Passed on from a friend.


----------



## chrose (Nov 20, 2000)

At first I couldn't find anything on the story then I found the news article from the paper here : http://www.nola.com/ (upon further reading to check the link I see there is a link to the story below on the site)

More interesting perhaps though is what I did find from last year after Katrina : http://www.nytimes.com/2005/09/09/na...rssnyt&emc=rss


----------



## shroomgirl (Aug 11, 2000)

pretty girl, after a year of living with him you'd think she'd pick up hints of bizarre eating habits (or cooking habits, or butchering excentricities)....

Hurricanes were never a big issue, many would ride out a storm and actually party through.....thus hurricane beverages. But 3 weeks without a functional toliet or bathing is rough, especially in humid hot New Orleans. I used to backpack and 2-3 days was about the outside timelimit for lack of hygenic facilities.

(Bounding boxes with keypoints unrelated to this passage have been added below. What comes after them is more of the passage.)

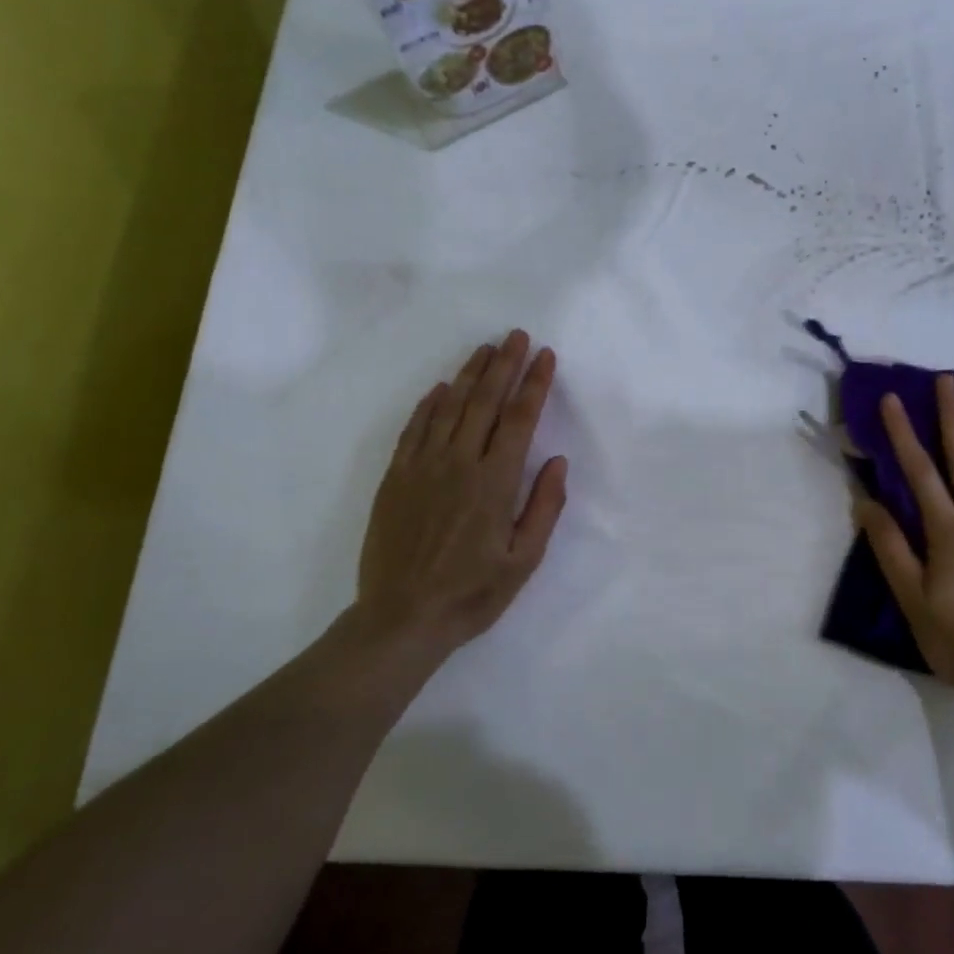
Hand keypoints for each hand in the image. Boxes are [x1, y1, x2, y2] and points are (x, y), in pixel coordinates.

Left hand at [350, 331, 567, 654]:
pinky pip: (415, 429)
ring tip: (485, 349)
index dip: (534, 384)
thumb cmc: (471, 594)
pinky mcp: (396, 477)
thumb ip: (544, 507)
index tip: (545, 356)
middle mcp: (459, 464)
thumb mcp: (523, 561)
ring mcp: (423, 467)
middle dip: (504, 365)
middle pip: (485, 402)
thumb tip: (557, 460)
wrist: (401, 619)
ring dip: (470, 374)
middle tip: (516, 335)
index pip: (519, 419)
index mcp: (495, 482)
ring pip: (450, 407)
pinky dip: (429, 403)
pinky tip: (441, 388)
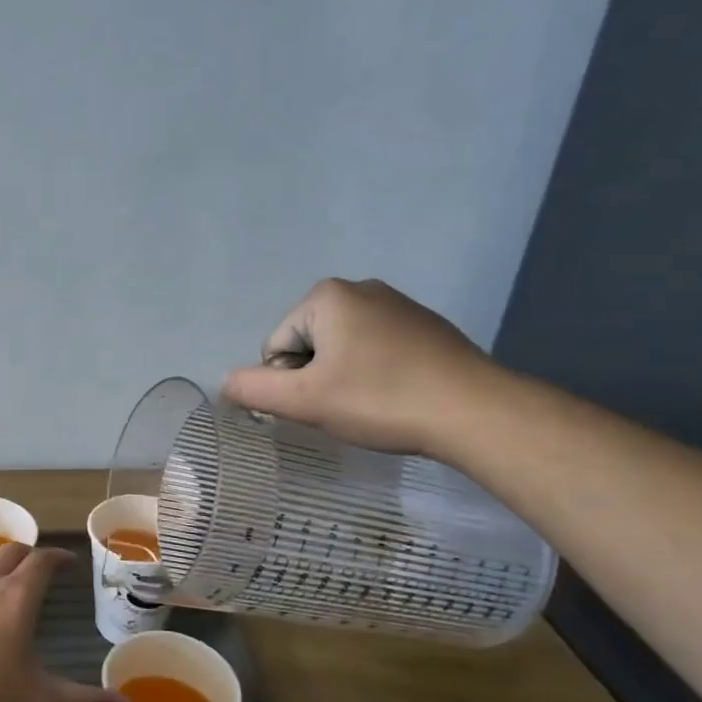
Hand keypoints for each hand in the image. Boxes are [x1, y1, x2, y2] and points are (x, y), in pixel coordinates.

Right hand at [221, 278, 500, 457]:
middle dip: (316, 378)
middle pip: (307, 345)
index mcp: (326, 296)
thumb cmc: (380, 399)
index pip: (276, 347)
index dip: (288, 383)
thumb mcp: (303, 400)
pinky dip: (375, 374)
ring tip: (373, 404)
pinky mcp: (425, 326)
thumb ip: (253, 389)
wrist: (476, 412)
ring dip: (343, 378)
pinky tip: (397, 396)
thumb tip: (225, 384)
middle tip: (344, 407)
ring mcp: (398, 305)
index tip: (321, 404)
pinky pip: (376, 350)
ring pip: (341, 350)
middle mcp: (360, 288)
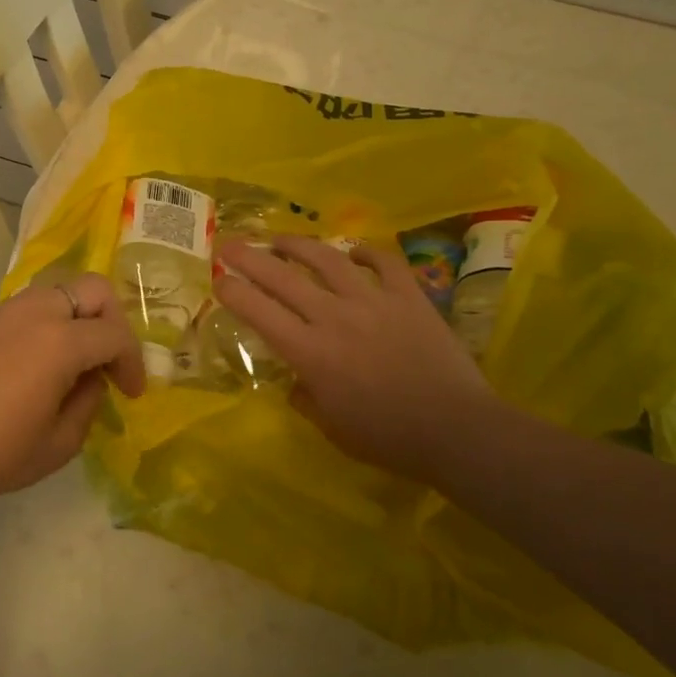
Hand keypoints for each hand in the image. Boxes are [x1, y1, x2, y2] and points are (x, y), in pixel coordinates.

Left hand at [0, 273, 143, 509]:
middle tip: (109, 360)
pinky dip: (51, 322)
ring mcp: (5, 311)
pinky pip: (31, 306)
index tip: (132, 393)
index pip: (115, 335)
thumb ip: (89, 403)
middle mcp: (36, 312)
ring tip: (76, 360)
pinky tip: (40, 362)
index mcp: (60, 341)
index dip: (132, 362)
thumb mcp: (59, 444)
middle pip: (93, 289)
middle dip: (113, 321)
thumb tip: (92, 378)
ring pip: (60, 291)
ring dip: (80, 317)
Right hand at [213, 235, 494, 484]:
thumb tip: (296, 381)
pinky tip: (353, 251)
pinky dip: (365, 252)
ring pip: (327, 259)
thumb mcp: (333, 428)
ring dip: (298, 244)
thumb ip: (306, 399)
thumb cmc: (388, 438)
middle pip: (282, 277)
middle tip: (230, 245)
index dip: (233, 292)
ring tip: (281, 238)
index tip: (219, 280)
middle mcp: (334, 317)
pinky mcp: (409, 296)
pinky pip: (383, 262)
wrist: (456, 430)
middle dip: (249, 257)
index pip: (259, 312)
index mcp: (310, 352)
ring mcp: (373, 301)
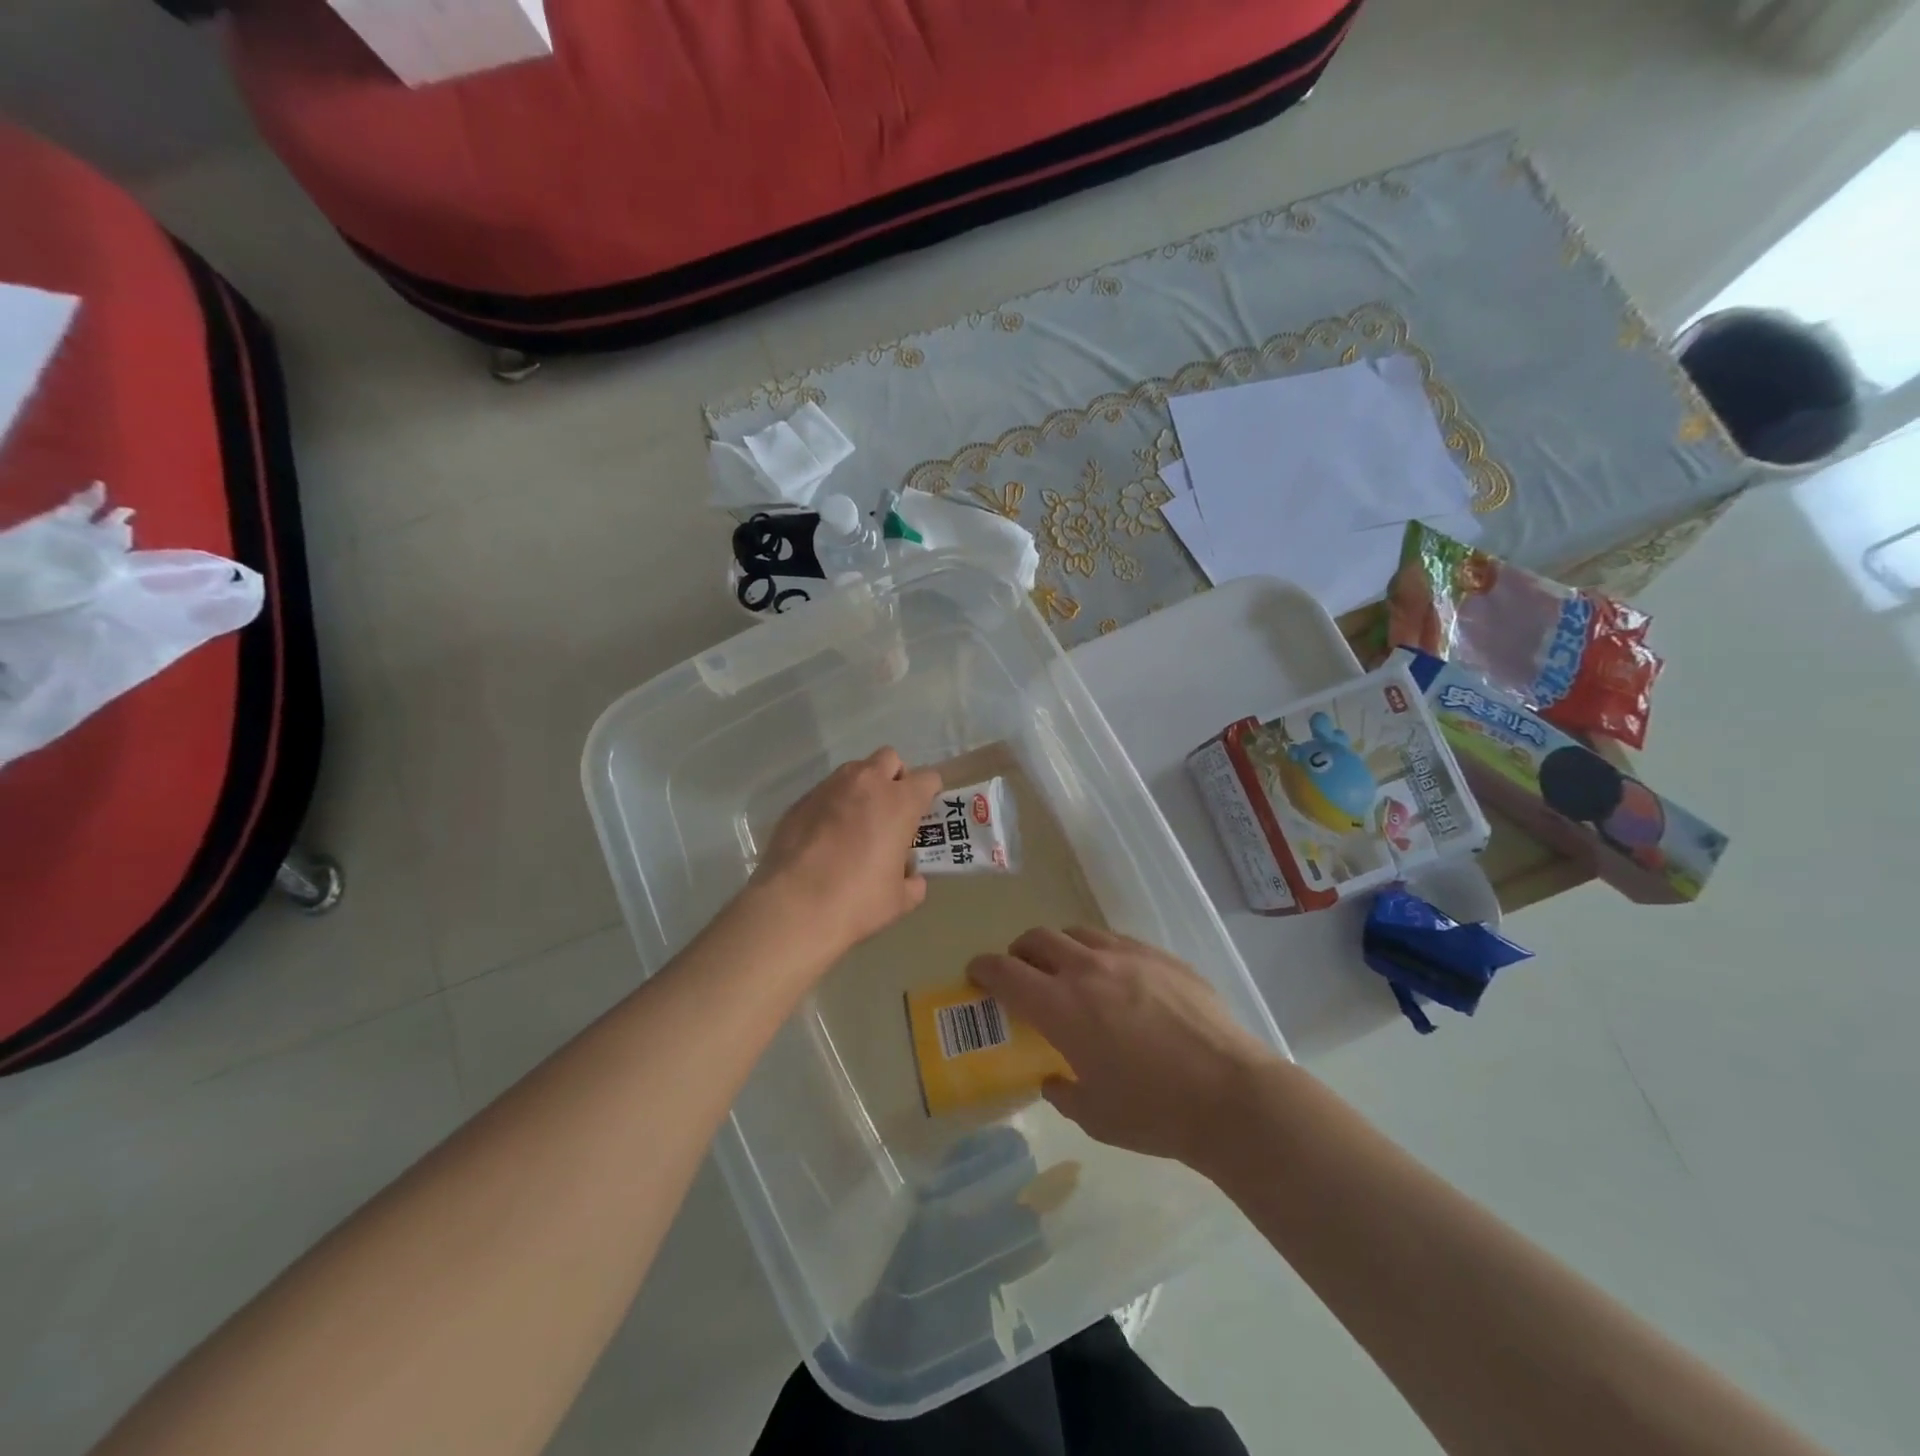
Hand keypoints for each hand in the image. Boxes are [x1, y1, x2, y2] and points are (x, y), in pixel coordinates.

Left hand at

For hundreds of years people didn't bath but once a week and they'd share the bath water.....and in the winter I guess it'd be even less.
Things to be thankful for....
1) potable water
2) flush toliets


----------



## deltadoc (Aug 15, 2004)

Actually, in England, bathing was considered unhealthy. That is why they doused themselves with strong perfumes to hide the BO. If I am to believe the story I read, it wasn't until the Japanese opened up their society that Western Europeans discovered the art of regular bathing.

37 years ago when we first were together, the first thing my wife bought her family on the farm in very rural Minnesota was an indoor toilet. The next year she bought them a bathtub too.

doc


----------



## chrose (Nov 20, 2000)

Apparently many still do! :look: I never realized that my mother in law was English!


----------